## Exercise
Copy out the listing below exactly, please, and skip any pictures.

--- Input for this task Enclosed Below ---

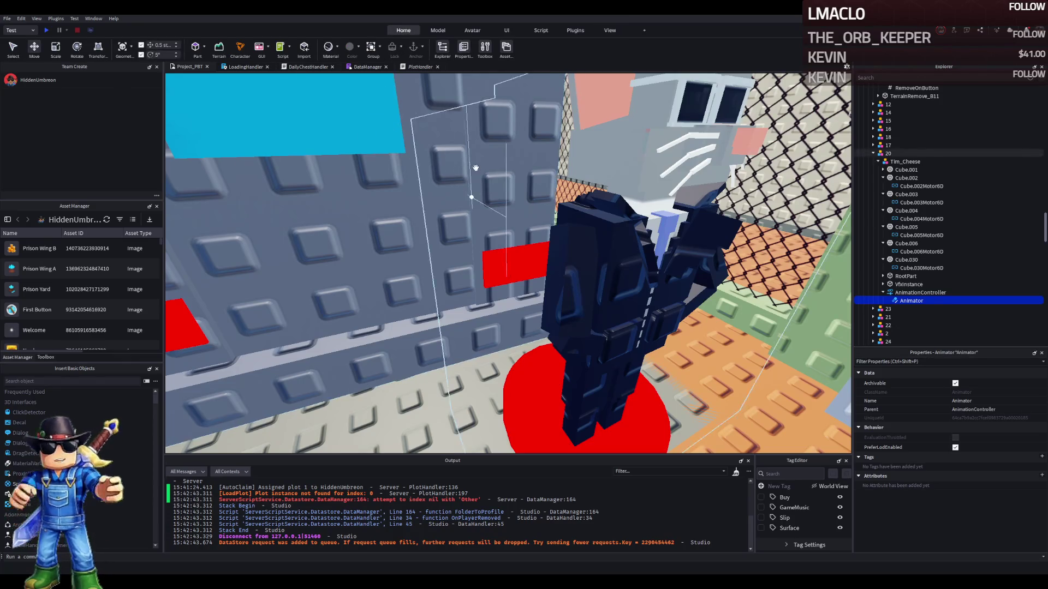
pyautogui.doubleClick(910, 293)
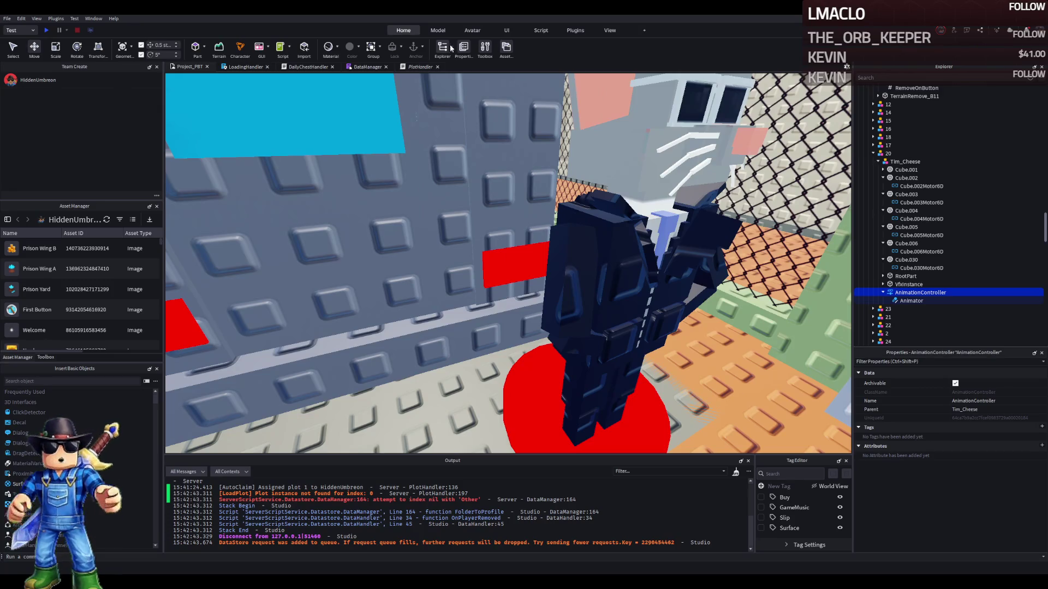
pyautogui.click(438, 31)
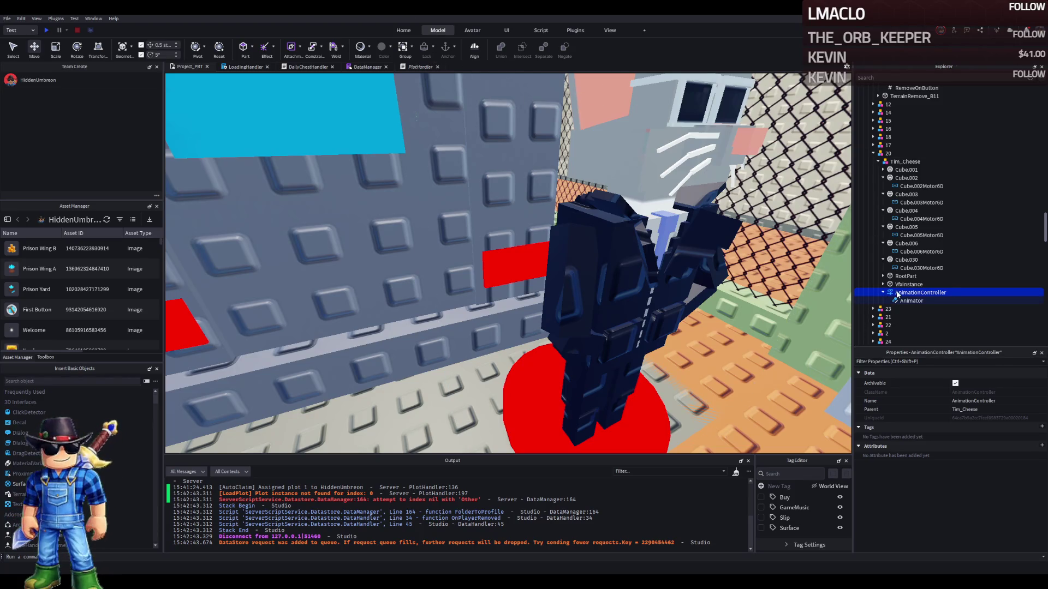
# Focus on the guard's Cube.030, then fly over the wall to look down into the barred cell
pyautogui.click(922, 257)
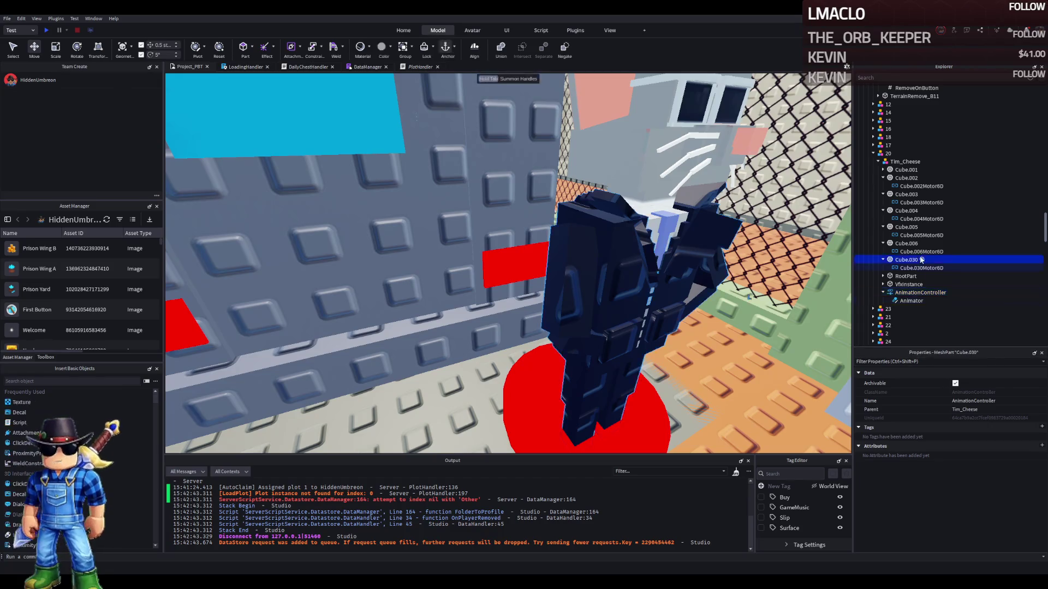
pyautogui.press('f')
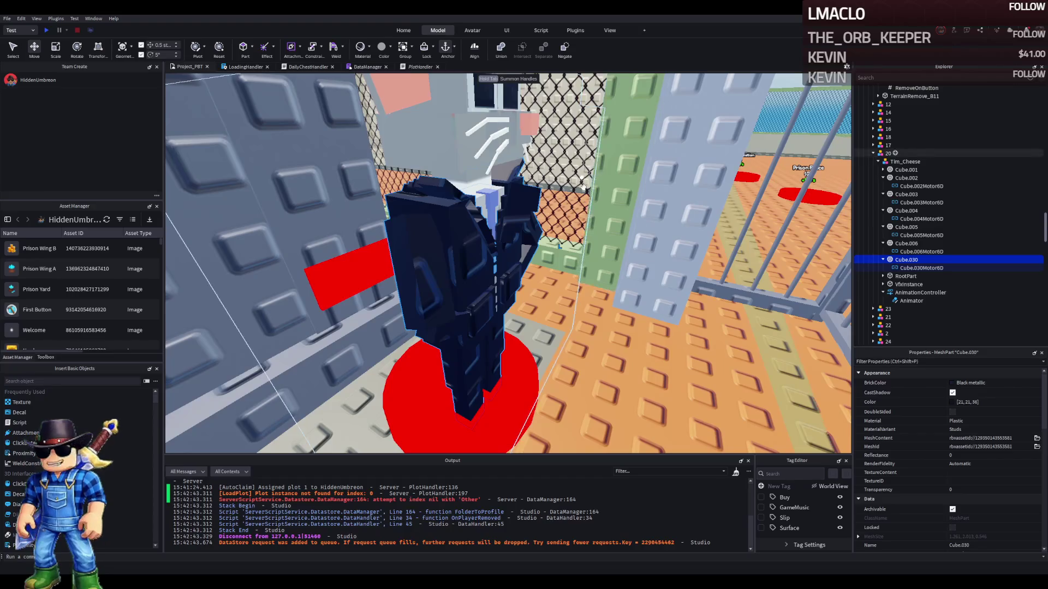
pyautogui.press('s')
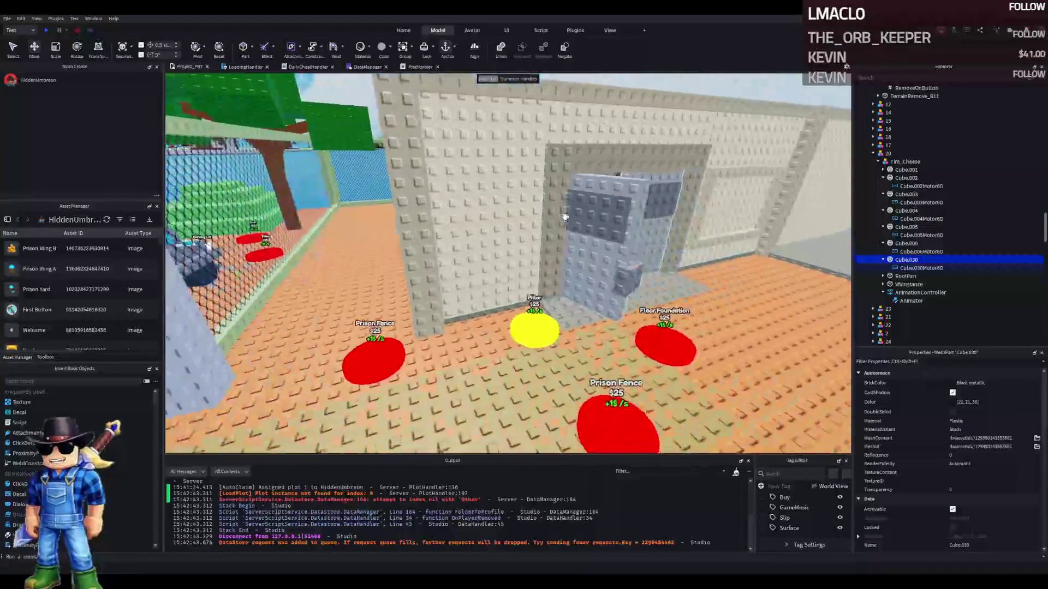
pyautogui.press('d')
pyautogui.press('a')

--- End of Enclosed Input for this task ---

## Task answer
pyautogui.doubleClick(910, 293)
pyautogui.click(438, 31)
# Focus on the guard's Cube.030, then fly over the wall to look down into the barred cell
pyautogui.click(922, 257)
pyautogui.press('f')
pyautogui.press('s')
pyautogui.press('d')
pyautogui.press('a')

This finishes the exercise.